Polemics in the German press

Although German newspapers entertain standards of objectivity quite different from their American counterparts – German articles often have an openly polemic bent, with positions advanced in a forthright manner that would surprise the uninitiated US reader – I was dumbstruck by a recent article in the Frankfurter Allgemeine Zeitung discussing the Deutsche Telekom scandal.

The following sentence left me baffled: “Finanzminister Peer Steinbrück (SPD) hat die Private-Equity-Gesellschaft Blackstone (”Heuschrecke”) nicht zuletzt deswegen als Minderheitsaktionär an Bord geholt, um dem Telekom-Management Dampf zu machen.” (My translation: Finance Minister Peer Steinburck (SPD) brought the private-equity firm Blackstone (”locust”) on board as a minority shareholder in part to exert pressure on Deutsche Telekom’s management).

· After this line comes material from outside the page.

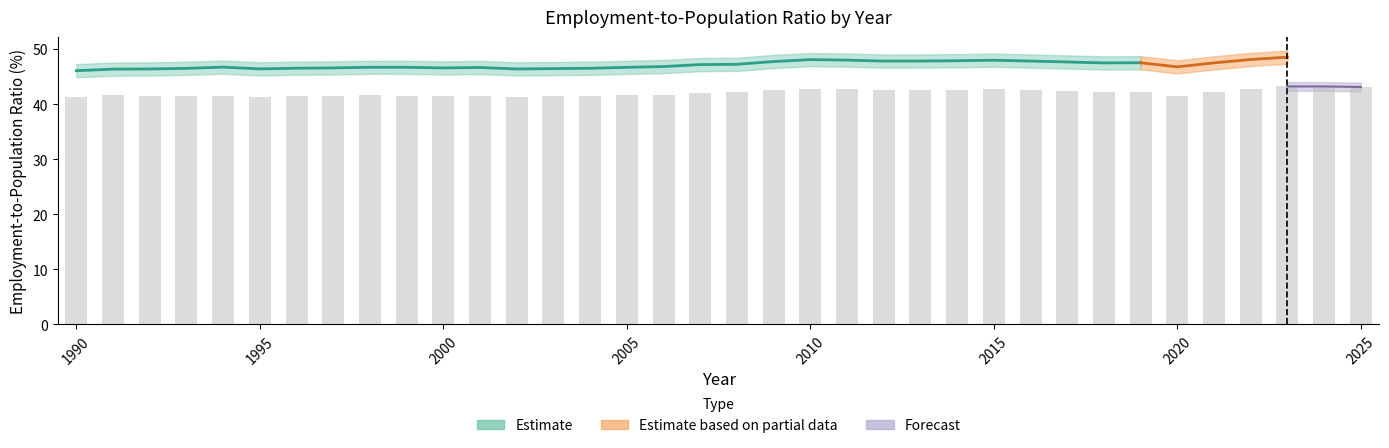

List the labels in order of value, smallest first.

1990, 1995, 2002, 1993, 1996, 2000, 2003, 1992, 1994, 1997, 1999, 2001, 2004, 2020, 1998, 2005, 1991, 2006, 2007, 2008, 2018, 2019, 2021, 2017, 2009, 2012, 2013, 2016, 2014, 2011, 2015, 2010, 2022, 2025, 2023, 2024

While many German politicians are fond of employing the term Heuschrecke (”locust”) to attack the ostensibly pernicious influence of hedge funds, the term is a highly politicized one, and the off-handed manner with which it is used here is totally inappropriate. There is also a glibness to the gloss that I find highly annoying (but which may in fact simply relate to the brevity that often characterizes German parenthetical insertions): no explanatory remarks are offered, the term is simply interjected as if there were a 1:1 equivalence between “Blackstone” and “locust.”

What should one make of this? Was the author of the article simply unaware of the loaded nature of the term, which the editors subsequently overlooked? Or has this description of hedge funds now achieved a level of mainstream acceptance that no qualificatory remarks are required? Both of these alternatives are cause for concern.